Society does not readily accommodate those who may be different. Madness and disability are framed as personal issues, ones that demand coercive “treatment” should the individual want full access to citizenship. I have resisted this narrative, and as someone isn’t neatly “sick” or “well,” I struggle to reach out. This is because when I do, the “solutions” people offer are the same ones that made me feel abandoned in the first place. Conventional responses to Madness do not work for me, but reliance on “expert” knowledge has dislocated us from each other. What would it mean to eschew professionalization in favour of peer support? What systems need to be implemented to make peer support the norm instead of a “radical” niche, in mental health and elsewhere?

As has been pointed out, mutual aid is keeping people afloat. It shouldn’t have taken a pandemic for its transformative potential to be realized, but now that we’re here, but does this mean for 2021?

First, we need to remind ourselves that just because we’re entering another year, things won’t magically change. Covid isn’t forever, but the devastation of Covid has been more about the conditions that let it flourish than the actual disease. Governments have been gaslighting us by blaming us for transmission, but as we fight amongst each other, we’re doing much of their work for them.

Instead, let’s look to the grassroots organizations that are currently leading the way. They know how to redistribute wealth because they’ve had to do it for ages. Specifically, decentralized networks like Black Lives Matter are models of community care, and while racial justice should be prioritized in all our movements, BLM also provides us with a template for implementing non — hierarchical governance in multiple local contexts.

Next, we need to think critically — like, really critically — about what authorities have told us about what it means to be “essential.” We can no longer deny that minimum wage and undocumented workers keep infrastructure going. Yet billions in Covid relief have gone to corporation bail — outs without enforcement clauses attached, meaning that bosses can still lay off employees while hoarding funds to subsequently use on stocks. Why do we fetishize the rich when they do nothing worthwhile? Rather than admire Bezos, let’s strategize on how to eradicate the billionaire class and ensure that everyone’s needs are met.

Finally, we need to be just as reflexive on what we have been taught about those who “don’t contribute.” Employment shouldn’t be an indicator of worth, but we are so indoctrinated into capitalism that it’s tough to recognize the value of unemployed (and unemployable) social groups. Disabled and Mad people, as well as drug users and the unhoused, are consistently reviled. Because of this, we are ahead of the curve when it comes to imagining alternate futures, ones where inclusion isn’t contingent on how well — behaved we are or how much labour power we exert for others to exploit. Rather than pity us, incarcerate us, or convince us we should change, why not notice the subtle ways we have generated culture and community despite overwhelming odds? We are excellent teachers, but we need willing students.

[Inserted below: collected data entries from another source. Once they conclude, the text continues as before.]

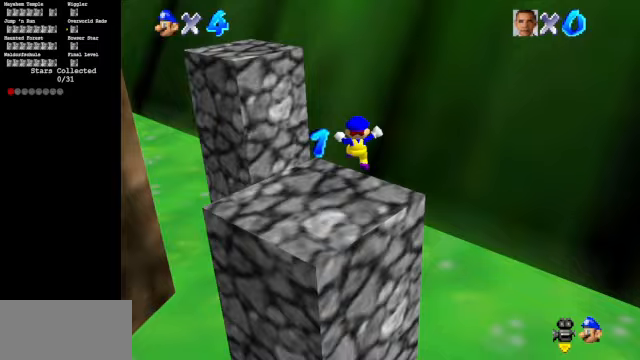
{"buttons": ["C_DOWN", "C_RIGHT"], "left_stick": "up", "events": [[133, "C_DOWN", "down"], [133, "C_RIGHT", "down"]]}
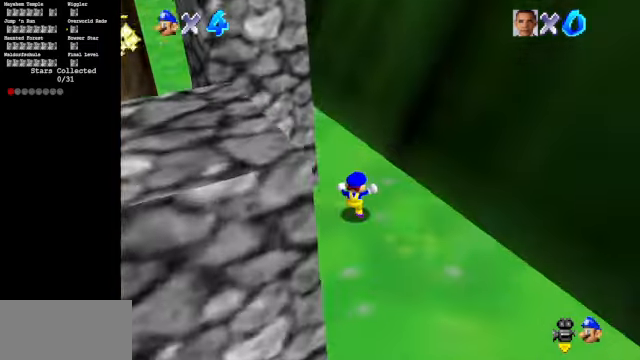
{"buttons": ["C_DOWN", "C_RIGHT"], "left_stick": "up", "events": []}
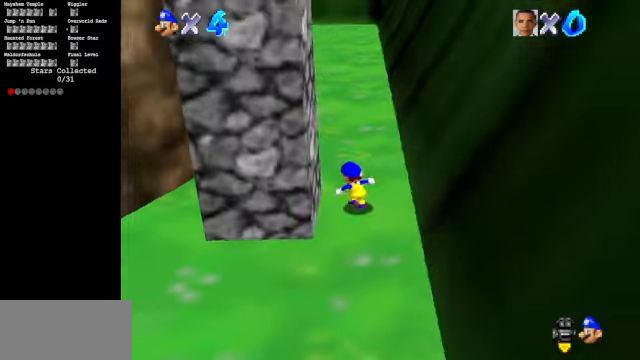
{"buttons": ["A", "Z"], "left_stick": "up", "events": [[133, "C_DOWN", "up"], [133, "C_RIGHT", "up"], [333, "Z", "down"], [433, "A", "down"]]}
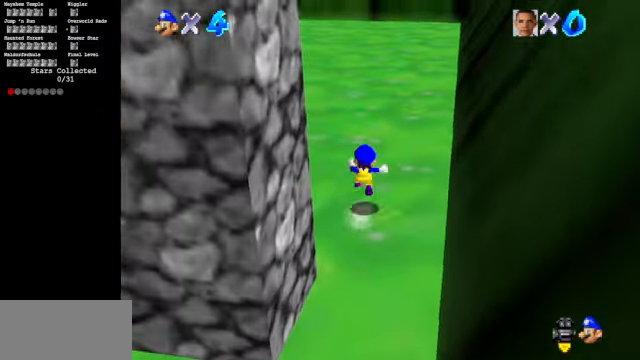
{"buttons": ["C_DOWN", "C_RIGHT"], "left_stick": "up", "events": [[33, "A", "up"], [33, "Z", "up"], [167, "C_DOWN", "down"], [200, "C_RIGHT", "down"]]}
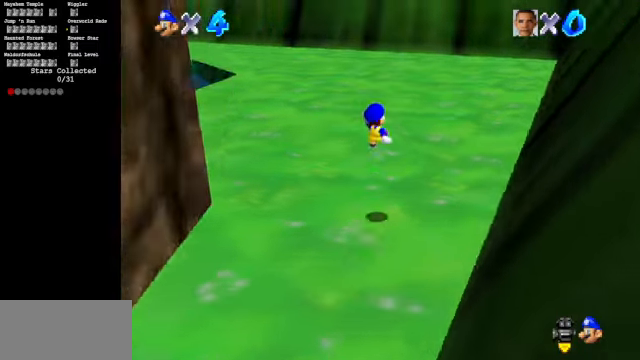
{"buttons": [], "left_stick": "up", "events": [[400, "C_DOWN", "up"], [400, "C_RIGHT", "up"]]}
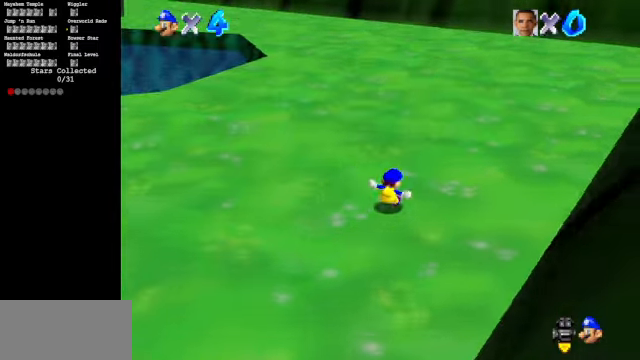
{"buttons": ["C_DOWN", "C_RIGHT"], "left_stick": "up-left", "events": [[167, "left_stick", "up-left"], [300, "C_DOWN", "down"], [300, "C_RIGHT", "down"]]}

This year we have seen discussions about police brutality and medical racism converge, the abject failure of neoliberalism, and the lengths to which some go to ignore that things are bad. We’re not about to live harmoniously, but perhaps that shouldn’t be the goal — yet.

This is because we are well past the point of no return in terms of various intersecting disasters, and making different choices isn’t going to be easy. I’m not referring here to solo measures such as buying reusable plastic, most of which get levered against poor and racialized people who won’t or can’t opt in; I mean seriously evaluating the lengths we’ll go to promote equality for all. Anything shy of sweeping modifications in everything we do isn’t going to work, and it’s our responsibility to determine where are skill — sets fit.

Conflict is inevitable, but “niceness” in lieu of justice is more violent in the long run.

A year from now, I hope that I can reflect on 2021 and say that I felt genuinely happy. That‘s a lofty goal, and because of all I’ve witnessed, seeking “happiness” feels trite and self — absorbed.

The thing is though, it shouldn’t.

We all deserve reprieve, but we’re not going to find it alone.